Extract to read:
Before formal proceedings

The ‘clinical negligence pre action protocol’ aims to resolve claims without going to formal court proceedings wherever possible. The protocol can be a helpful opportunity to resolve matters swiftly and efficiently, so avoiding the stress, time, and costs associated with formal court proceedings, where possible and appropriate. However, the time limits under the protocol are short and require close co-operation to maximise this opportunity.

The protocol has a timescale that must be closely adhered to:

  • If a patient or their lawyer requests copies of the patient’s records and has the appropriate consent, the request must be acknowledged within 14 days, and copies of the records must be supplied within 40 days.
  • If the patient wishes to bring a claim, they must send the doctor a “letter of claim” setting out his or her version of events, the alleged injury and any compensation sought. The doctor’s representatives then have four months to send the patient a “letter of response”. You will be asked to outline:
    • What you did
    • The reasoning behind any decision you made
    • What your notes say.

Legal proceedings

Less than 2% of claims go to trial. Even when formal legal proceedings are issued, most claims are either discontinued, or settled by mediation or negotiation before going to trial.

It is very unlikely you will have to attend court and give evidence. However in some cases claims do progress to formal court proceedings, and occasionally continue on to trial.

Are there time limits for bringing a claim?

The first stage in court proceedings is that a summons is prepared and ‘issued’ in a court. The basic time limit for issuing proceedings is three years from the date of injury, or the date the patient knew they had been caused an injury. However this can be longer in some circumstances, for example if the patient was a child; mentally ill; or there was an interval before the patient realised, or could be expected to know about, the injury.

For example, a child who was brain damaged during birth could bring a claim as an adult against the doctor or other health workers involved in the birth (or their parents could bring a claim).

Therefore in practice, there could be many years between the incident and claim. It is important you have protection in place to protect you in this situation.

Task description: Which fixed time periods does the text on clinical negligence claims state, and what does each one apply to?

Given data:
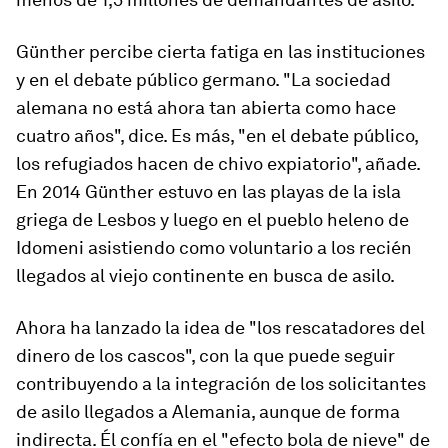
Günther percibe cierta fatiga en las instituciones
y en el debate público germano. "La sociedad
alemana no está ahora tan abierta como hace
cuatro años", dice. Es más, "en el debate público,
los refugiados hacen de chivo expiatorio", añade.
En 2014 Günther estuvo en las playas de la isla
griega de Lesbos y luego en el pueblo heleno de
Idomeni asistiendo como voluntario a los recién
llegados al viejo continente en busca de asilo.
Ahora ha lanzado la idea de "los rescatadores del
dinero de los cascos", con la que puede seguir
contribuyendo a la integración de los solicitantes
de asilo llegados a Alemania, aunque de forma
indirecta. Él confía en el "efecto bola de nieve" de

Output below:
- 14 days: to acknowledge a request for copies of the patient's records
- 40 days: to supply copies of those records
- Four months: for the doctor's representatives to send the patient a "letter of response" after a "letter of claim"
- Three years: the basic time limit for issuing proceedings, counted from the date of injury or the date the patient knew they had been caused an injury